10. Datang ke tempatku

4.2K 603 20
                                    

Haiiioooo update!! Siapa yang nungguin!?

Jangan lupa di support dengan vote dan komentar kalian ya sayangku❤️




Gelisah, cemas dan takut. Perasaan itu bercampur menjadi satu hal yang sedang aku rasakan sekarang. semua terjadi setelah Sadwa dengan tegas memintaku untuk kembali memikirkan keputusan yang sudah aku berikan. Dia tidak mau menerima itu. Malah memberikan aku waktu lagi untuk memikirkannya. Apa yang sebenarnya ingin dia dengar? Apa dia sengaja mengulur waktu karena tak mau bertemu denganku? Apa dia sudah muak denganku makanya dia menyuruhku untuk memikirkan ini lagi?

Aku menggeleng gusar. Itu tidak boleh terjadi. Aku tidak boleh kehilangan pekerjaan ini. Bagaimana lagi aku mendapatkan uang banyak kalau bukan dengan cara ini? Kalau aku kembali mencari orang lain untuk menjadi simpanan. Belum tentu mereka mau.

"Mbak Ersa."

Aku mengerjap. Mendongak menatap Rumana yang sudah berdiri di depan pintu kamar yang setengah terbuka.

"Mbak lagi apa? Dari tadi aku panggil gak nyahut-nyahut," lanjutnya.

Aku meringis. Benarkah Rumana memanggilku? Kenapa aku sama sekali tidak mendengarnya? Apa karena aku terlalu sibuk dengan pikiranku sampai panggilan adikku itu tak terdengar.

"Ada apa Rum?"

"Di panggil Nenek Mbak."

"Oh, iya tunggu."

Aku turun dari atas tempat tidur. Buru-buru bergegas ke tempat di mana nenek sedang duduk menungguku.

"Ada apa Nek?" tanyaku. Duduk di samping wanita yang begitu aku cintai.

Nenek tersenyum. "Kamu sudah makan?"

Aku mengangguk. "Sudah Nek. Kenapa? Nenek belum makan? Mau aku belikan makan?"

Nenek menggeleng. "Ndak Nak. Nenek sudah makan kok. Nenek cuma mencemaskan kamu saja. Kamu sibuk sekali belakangan ini. Pasti lelah ya."

Aku tersenyum kecil lalu mengusap tangan nenek yang sudah keriput. "Lelah juga sudah biasa. Namanya juga kerja pasti lelah Nek. Tapi Nenek tenang saja. Aku kan anak kuat. Lelah mah cuma hal kecil buatku."

Tangan Nenek terulur lalu menggenggam satu tanganku. Tangan keriput dan hangat itu mengelus lembut telapak tanganku.

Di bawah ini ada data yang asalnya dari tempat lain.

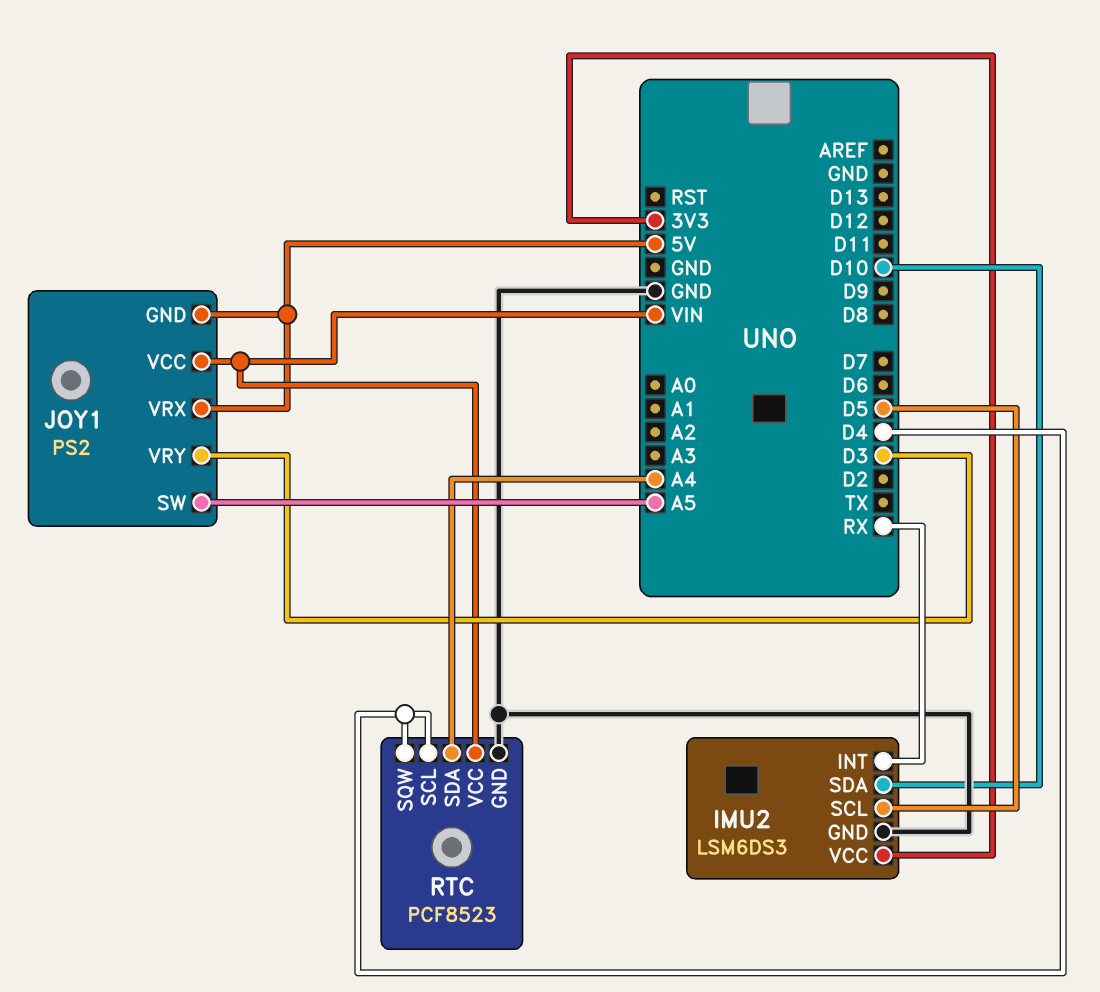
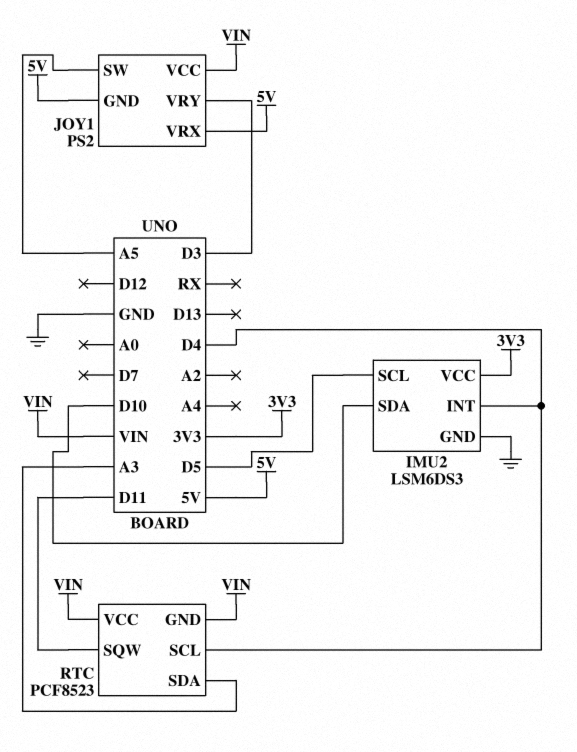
IMU2 pin INT: RX -> D4
RTC pin GND: GND -> VIN
RTC pin SDA: A4 -> A3
RTC pin SQW: D4 -> D11

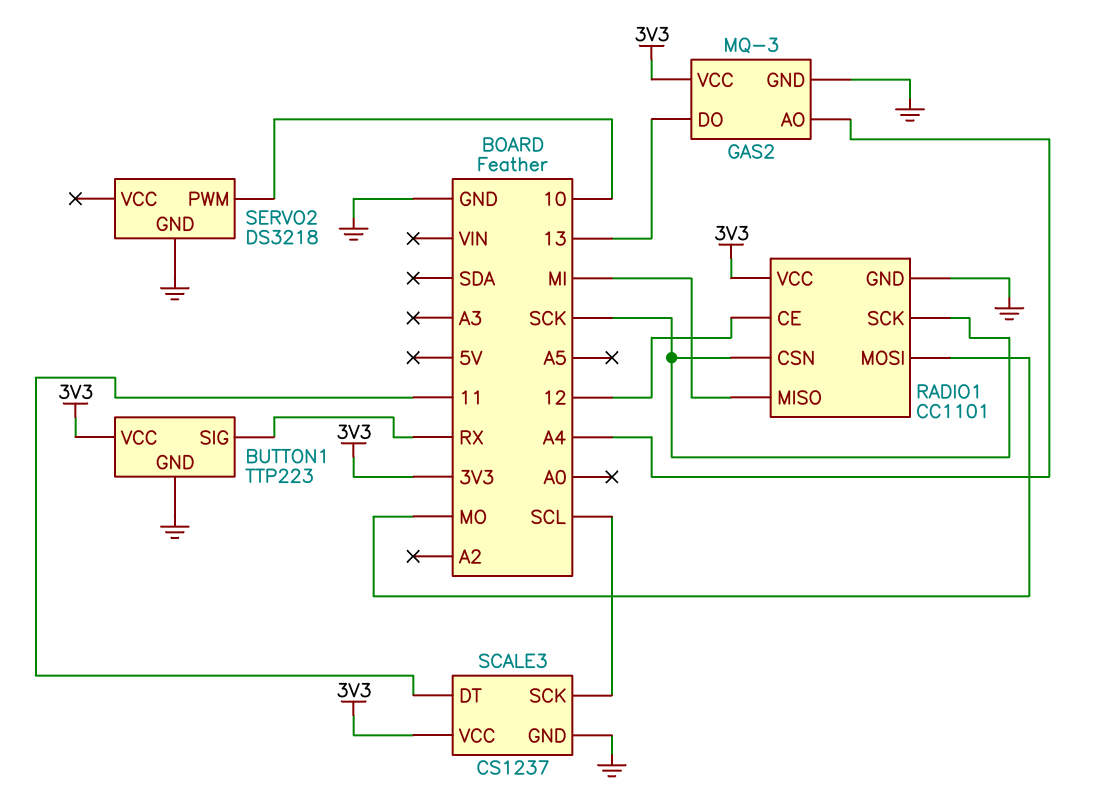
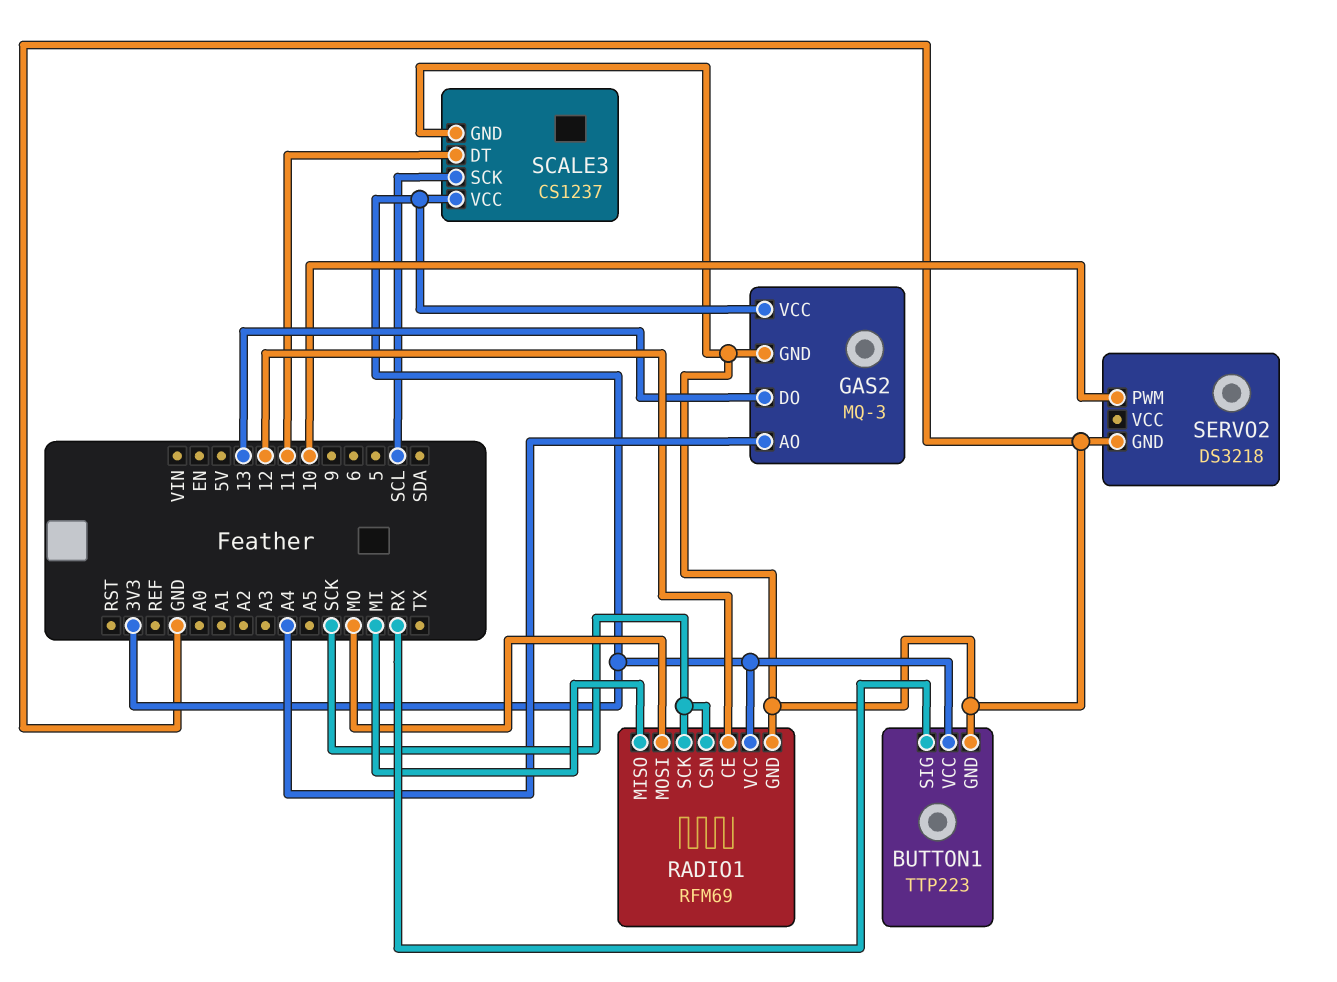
RADIO1: CC1101 -> RFM69

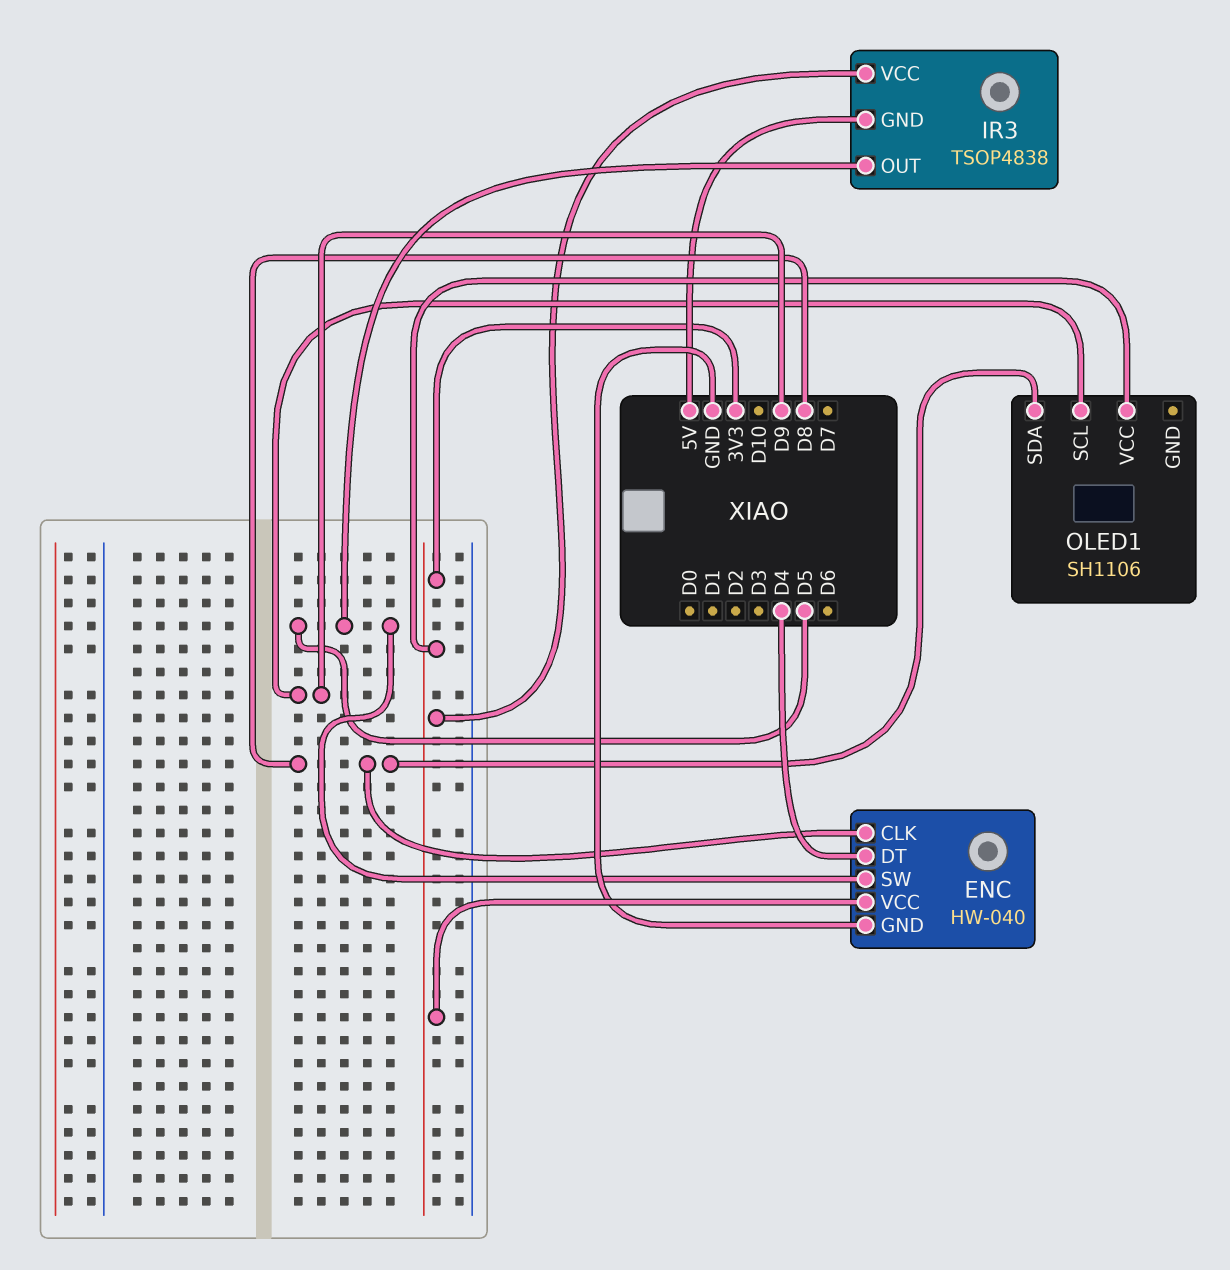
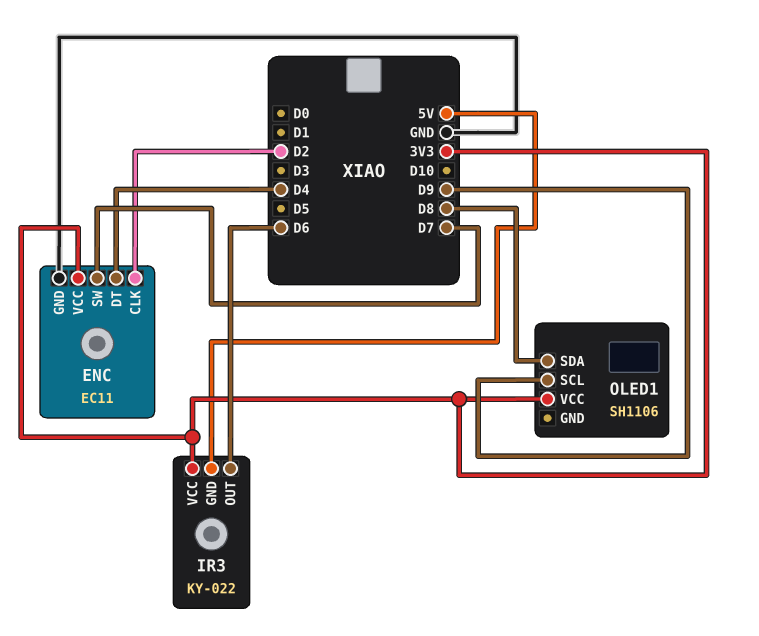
ENC: HW-040 -> EC11
ENC pin CLK: D8 -> D2
ENC pin SW: D5 -> D7
IR3: TSOP4838 -> KY-022
IR3 pin OUT: D5 -> D6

"Kamu pasti sudah sangat bekerja keras selama ini, maaf Nenek gak bisa banyak membantu. Malah membebani kamu."

Aku berdecak. "Apasih Nek. Jangan bilang begitu. Nenek sama sekali gak membebani aku. Justru Nenek kebanggan aku. Tanpa Nenek, mungkin aku sama Rumana gak punya tempat tinggal."

"Iya. Nenek jangan bilang begitu. Nenek bukan beban. Nenek adalah kesayangan kami," tukas Rumana ikut sebal mendengar ucapan Nenek.

Nenek tersenyum geli. "Nenek bersyukur bisa membuat tempat tinggal untuk kalian berdua. Gak terasa, sekarang kalian sudah dewasa. Padahal dulu kamu masih sangat muda. Begitu juga dengan Rumana, masih sangat kecil sekali. Nenek benar-benar bersyukur punya cucu seperti kalian. Berkat kalian Nenek gak sendirian di rumah."

"Selama masih ada kami. Kami janji Nenek gak akan pernah sendiri," ujarku semangat.

"Ya, itu benar!" Rumana ikut menimpali. Dia pun tak kalah semangatnya dariku.

Nenek tertawa. Tawa senang dari wajah keriputnya membuat aku mau tak mau ikut tersenyum bahagia.

"Terima kasih. Nenek senang sekali mendengarnya. Semoga sampai Nenek gak ada pun, kalian akan tetap kompak dan saling tolong menolong berdua."